Page excerpt -
The cost of Earthquake insurance often ranges between $100 and $5,000 per year, though it varies to some degree according to the insurance provider. It is also variable according to other factors related to location and specifics about your home, as described below.

1. Cost varies by state

While every state in the nation has had an earthquake at some point, some states are considered more of a high risk area than others if they are prone to tremors. If you live in California, for instance, you’re no stranger to shaking ground, and earthquake insurance premiums cost more there than in Tennessee. The states with the highest earthquake insurance cost are Alaska, California, Oregon, and Washington.

2. Proximity to a fault line

Fault lines are fractures, or cracks, in the rock underneath the earth that are more prone for earthquakes to occur. Basically, an earthquake occurs when one side of the crack shifts and rubs against the other side. The angle and depth of such cracks influences how they are rated in severity and likelihood to create earthquakes.
While some states have a lot or bigger fault lines, increasing earthquake insurance premiums throughout the state, these fault lines exist all across America. Still, the closer you are to a fault line, the higher your cost will be for an earthquake policy.

3. Value of your home

As with your main homeowner’s policy and any other add-ons, such as flood insurance, the value of your home plays a role in cost of your earthquake insurance.
Naturally, a $2 million house will cost more to insure than a $50,000 one. Earthquake insurance companies must play the odds of how likely damage is to occur and how much they may have to pay on a claim with the off-setting cost of earthquake insurance premiums.

4. Construction materials

Remember the story of the three little pigs? After the wolf huffs and puffs, or the earth quakes, the brick house was the only one left standing. Similarly, strongly constructed homes are less prone to significant damage from tremors than ones made from less sturdy materials. Steel and iron are the strongest home building materials, while wood is considered far less durable than metal or even concrete.
Some states, such as California, offer discounts for homes that are braced to the foundation, known as a seismic retrofit. There may even be grants available to pay for this type of structural reinforcement. Your local Department of Housing and Community Development is likely to know if such assistance is available and applicable to your situation.
Warning: While those living along fault lines or at higher risk for tremors are not required to carry earthquake insurance in addition to standard homeowner’s insurance, it could mean the difference between financially surviving the “Big One” and bankruptcy if major earthquake damage occurs.
Weigh your options carefully before making the decision to pass on earthquake insurance, and ask your insurance agent about options to build your own coverage with different deductibles for the structure and personal possessions.

Task A -
Answer these questions from the earthquake insurance passage:
(i) Which states have the highest earthquake insurance cost?
(ii) Which home building materials are the strongest?
(iii) What is bracing a home to the foundation called?
The earthquake insurance passage and the rows have no connection to each other.

Supplied material -
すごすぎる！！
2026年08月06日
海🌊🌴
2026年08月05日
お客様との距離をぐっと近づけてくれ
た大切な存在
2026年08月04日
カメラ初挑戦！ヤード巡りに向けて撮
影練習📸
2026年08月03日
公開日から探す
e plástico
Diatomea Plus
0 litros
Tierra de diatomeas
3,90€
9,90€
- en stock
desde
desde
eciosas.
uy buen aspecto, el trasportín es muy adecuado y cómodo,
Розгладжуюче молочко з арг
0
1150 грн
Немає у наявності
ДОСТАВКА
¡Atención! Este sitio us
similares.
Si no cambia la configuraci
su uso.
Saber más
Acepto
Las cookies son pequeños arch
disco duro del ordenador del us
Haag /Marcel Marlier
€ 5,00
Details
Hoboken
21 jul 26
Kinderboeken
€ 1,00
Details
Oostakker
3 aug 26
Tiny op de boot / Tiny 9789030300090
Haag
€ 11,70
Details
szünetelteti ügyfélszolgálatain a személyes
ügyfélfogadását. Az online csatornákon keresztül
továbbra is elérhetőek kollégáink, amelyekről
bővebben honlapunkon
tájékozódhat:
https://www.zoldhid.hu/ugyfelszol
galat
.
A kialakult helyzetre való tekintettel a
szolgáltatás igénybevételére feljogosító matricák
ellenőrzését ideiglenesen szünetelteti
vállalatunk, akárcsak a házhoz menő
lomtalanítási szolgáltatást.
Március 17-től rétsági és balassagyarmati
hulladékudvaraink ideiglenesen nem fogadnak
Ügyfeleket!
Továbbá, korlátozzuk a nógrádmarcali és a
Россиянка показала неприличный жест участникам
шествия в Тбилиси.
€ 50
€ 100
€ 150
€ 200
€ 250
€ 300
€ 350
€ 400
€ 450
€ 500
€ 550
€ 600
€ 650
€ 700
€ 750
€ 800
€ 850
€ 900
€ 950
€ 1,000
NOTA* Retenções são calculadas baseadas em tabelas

Task B - Transcribe every row in Block 1 word for word, keeping each line as it stands.

Answer area A -
(i) Alaska, California, Oregon, and Washington
(ii) Steel and iron
(iii) A seismic retrofit

Answer area B -
すごすぎる！！
2026年08月06日
海🌊🌴
2026年08月05日
お客様との距離をぐっと近づけてくれ
た大切な存在
2026年08月04日
カメラ初挑戦！ヤード巡りに向けて撮
影練習📸
2026年08月03日
公開日から探す
e plástico
Diatomea Plus
0 litros
Tierra de diatomeas
3,90€
9,90€
- en stock
desde
desde
eciosas.
uy buen aspecto, el trasportín es muy adecuado y cómodo,
Розгладжуюче молочко з арг
0
1150 грн
Немає у наявності
ДОСТАВКА
¡Atención! Este sitio us
similares.
Si no cambia la configuraci
su uso.
Saber más
Acepto
Las cookies son pequeños arch
disco duro del ordenador del us
Haag /Marcel Marlier
€ 5,00
Details
Hoboken
21 jul 26
Kinderboeken
€ 1,00
Details
Oostakker
3 aug 26
Tiny op de boot / Tiny 9789030300090
Haag
€ 11,70
Details
szünetelteti ügyfélszolgálatain a személyes
ügyfélfogadását. Az online csatornákon keresztül
továbbra is elérhetőek kollégáink, amelyekről
bővebben honlapunkon
tájékozódhat:
https://www.zoldhid.hu/ugyfelszol
galat
.
A kialakult helyzetre való tekintettel a
szolgáltatás igénybevételére feljogosító matricák
ellenőrzését ideiglenesen szünetelteti
vállalatunk, akárcsak a házhoz menő
lomtalanítási szolgáltatást.
Március 17-től rétsági és balassagyarmati
hulladékudvaraink ideiglenesen nem fogadnak
Ügyfeleket!
Továbbá, korlátozzuk a nógrádmarcali és a
Россиянка показала неприличный жест участникам
шествия в Тбилиси.
€ 50
€ 100
€ 150
€ 200
€ 250
€ 300
€ 350
€ 400
€ 450
€ 500
€ 550
€ 600
€ 650
€ 700
€ 750
€ 800
€ 850
€ 900
€ 950
€ 1,000
NOTA* Retenções são calculadas baseadas em tabelas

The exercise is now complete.